Task prompt:
Scan the records for "segmentation". Report each line that includes it.
───── Records for the exercise ─────
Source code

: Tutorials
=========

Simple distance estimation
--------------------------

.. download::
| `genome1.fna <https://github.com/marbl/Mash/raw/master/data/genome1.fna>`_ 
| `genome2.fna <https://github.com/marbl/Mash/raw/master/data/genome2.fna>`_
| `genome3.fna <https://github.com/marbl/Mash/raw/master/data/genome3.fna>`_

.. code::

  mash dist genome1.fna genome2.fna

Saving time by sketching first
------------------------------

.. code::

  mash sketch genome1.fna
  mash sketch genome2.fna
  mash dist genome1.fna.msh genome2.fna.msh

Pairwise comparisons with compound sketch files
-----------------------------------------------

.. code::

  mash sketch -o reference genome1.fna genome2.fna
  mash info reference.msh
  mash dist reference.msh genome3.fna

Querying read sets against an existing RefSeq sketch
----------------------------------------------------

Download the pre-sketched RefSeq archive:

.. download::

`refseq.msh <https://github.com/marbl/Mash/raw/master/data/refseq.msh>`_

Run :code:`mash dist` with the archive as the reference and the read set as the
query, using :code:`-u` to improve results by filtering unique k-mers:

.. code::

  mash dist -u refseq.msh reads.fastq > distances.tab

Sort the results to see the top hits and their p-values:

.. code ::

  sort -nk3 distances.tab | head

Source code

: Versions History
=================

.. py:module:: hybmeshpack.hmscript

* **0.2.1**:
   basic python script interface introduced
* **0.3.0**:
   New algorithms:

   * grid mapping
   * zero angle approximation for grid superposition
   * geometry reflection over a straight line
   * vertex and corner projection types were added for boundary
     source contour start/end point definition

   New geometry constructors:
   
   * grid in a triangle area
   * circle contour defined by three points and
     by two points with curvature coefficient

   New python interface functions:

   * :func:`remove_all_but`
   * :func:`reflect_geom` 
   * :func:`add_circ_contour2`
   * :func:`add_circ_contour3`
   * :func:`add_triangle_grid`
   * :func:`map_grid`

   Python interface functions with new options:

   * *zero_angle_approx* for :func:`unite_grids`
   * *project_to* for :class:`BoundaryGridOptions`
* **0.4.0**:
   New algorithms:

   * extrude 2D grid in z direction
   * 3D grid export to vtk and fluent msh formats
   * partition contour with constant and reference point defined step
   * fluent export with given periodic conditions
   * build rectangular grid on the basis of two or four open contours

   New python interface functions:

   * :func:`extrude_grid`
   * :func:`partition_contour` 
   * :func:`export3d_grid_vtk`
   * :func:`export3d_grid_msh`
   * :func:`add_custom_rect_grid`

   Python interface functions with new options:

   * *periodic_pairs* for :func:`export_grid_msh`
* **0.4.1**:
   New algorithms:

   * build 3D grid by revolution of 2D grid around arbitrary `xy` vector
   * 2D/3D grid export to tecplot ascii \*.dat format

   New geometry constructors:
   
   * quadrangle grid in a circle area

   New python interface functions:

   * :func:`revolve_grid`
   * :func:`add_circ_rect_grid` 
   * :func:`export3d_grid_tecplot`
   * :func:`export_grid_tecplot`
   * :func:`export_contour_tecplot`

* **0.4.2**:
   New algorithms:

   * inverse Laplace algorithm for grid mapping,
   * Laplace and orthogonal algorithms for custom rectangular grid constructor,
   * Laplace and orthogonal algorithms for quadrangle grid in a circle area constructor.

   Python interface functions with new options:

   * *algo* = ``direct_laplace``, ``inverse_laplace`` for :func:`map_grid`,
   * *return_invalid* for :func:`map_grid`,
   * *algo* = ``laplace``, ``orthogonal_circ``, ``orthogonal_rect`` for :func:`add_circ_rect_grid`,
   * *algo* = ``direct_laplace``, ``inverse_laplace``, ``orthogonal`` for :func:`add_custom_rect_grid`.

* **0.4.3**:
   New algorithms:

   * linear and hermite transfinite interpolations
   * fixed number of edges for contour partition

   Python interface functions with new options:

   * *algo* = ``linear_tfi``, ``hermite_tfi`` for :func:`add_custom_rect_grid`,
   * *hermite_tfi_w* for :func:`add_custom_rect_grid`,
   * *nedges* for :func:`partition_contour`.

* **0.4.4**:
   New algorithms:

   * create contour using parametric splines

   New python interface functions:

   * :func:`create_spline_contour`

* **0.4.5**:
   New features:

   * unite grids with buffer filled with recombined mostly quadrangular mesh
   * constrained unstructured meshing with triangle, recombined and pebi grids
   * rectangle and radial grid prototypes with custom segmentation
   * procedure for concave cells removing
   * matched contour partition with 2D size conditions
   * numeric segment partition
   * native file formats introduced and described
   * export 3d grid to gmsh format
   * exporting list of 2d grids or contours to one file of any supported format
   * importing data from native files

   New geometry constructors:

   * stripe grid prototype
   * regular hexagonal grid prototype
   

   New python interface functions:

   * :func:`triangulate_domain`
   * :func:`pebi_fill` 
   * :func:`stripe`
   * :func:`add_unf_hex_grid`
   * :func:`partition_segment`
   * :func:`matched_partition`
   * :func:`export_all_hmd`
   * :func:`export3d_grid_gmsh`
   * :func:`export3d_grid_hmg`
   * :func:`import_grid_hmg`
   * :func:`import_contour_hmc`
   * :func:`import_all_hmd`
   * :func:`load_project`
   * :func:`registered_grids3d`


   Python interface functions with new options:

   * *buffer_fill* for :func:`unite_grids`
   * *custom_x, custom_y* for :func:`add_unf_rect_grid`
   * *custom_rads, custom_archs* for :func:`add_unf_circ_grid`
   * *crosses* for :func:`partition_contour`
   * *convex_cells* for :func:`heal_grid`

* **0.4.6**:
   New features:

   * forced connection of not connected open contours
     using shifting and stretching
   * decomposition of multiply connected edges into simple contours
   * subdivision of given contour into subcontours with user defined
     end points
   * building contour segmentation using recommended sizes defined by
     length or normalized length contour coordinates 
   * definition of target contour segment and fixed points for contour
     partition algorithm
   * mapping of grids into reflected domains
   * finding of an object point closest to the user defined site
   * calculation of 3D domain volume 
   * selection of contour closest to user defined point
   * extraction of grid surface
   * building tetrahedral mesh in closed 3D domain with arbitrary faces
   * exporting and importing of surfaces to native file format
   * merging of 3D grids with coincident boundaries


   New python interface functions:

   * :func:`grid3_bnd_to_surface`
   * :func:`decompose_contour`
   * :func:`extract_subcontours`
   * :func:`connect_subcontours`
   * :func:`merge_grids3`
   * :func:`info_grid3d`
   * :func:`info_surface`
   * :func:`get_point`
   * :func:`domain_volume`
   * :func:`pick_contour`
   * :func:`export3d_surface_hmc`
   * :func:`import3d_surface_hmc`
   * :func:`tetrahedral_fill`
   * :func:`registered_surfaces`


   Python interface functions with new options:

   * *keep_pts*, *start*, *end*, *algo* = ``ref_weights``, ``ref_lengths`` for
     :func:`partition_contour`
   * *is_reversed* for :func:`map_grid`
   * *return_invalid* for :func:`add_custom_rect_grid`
─────
Response to this task:
   * rectangle and radial grid prototypes with custom segmentation
   * building contour segmentation using recommended sizes defined by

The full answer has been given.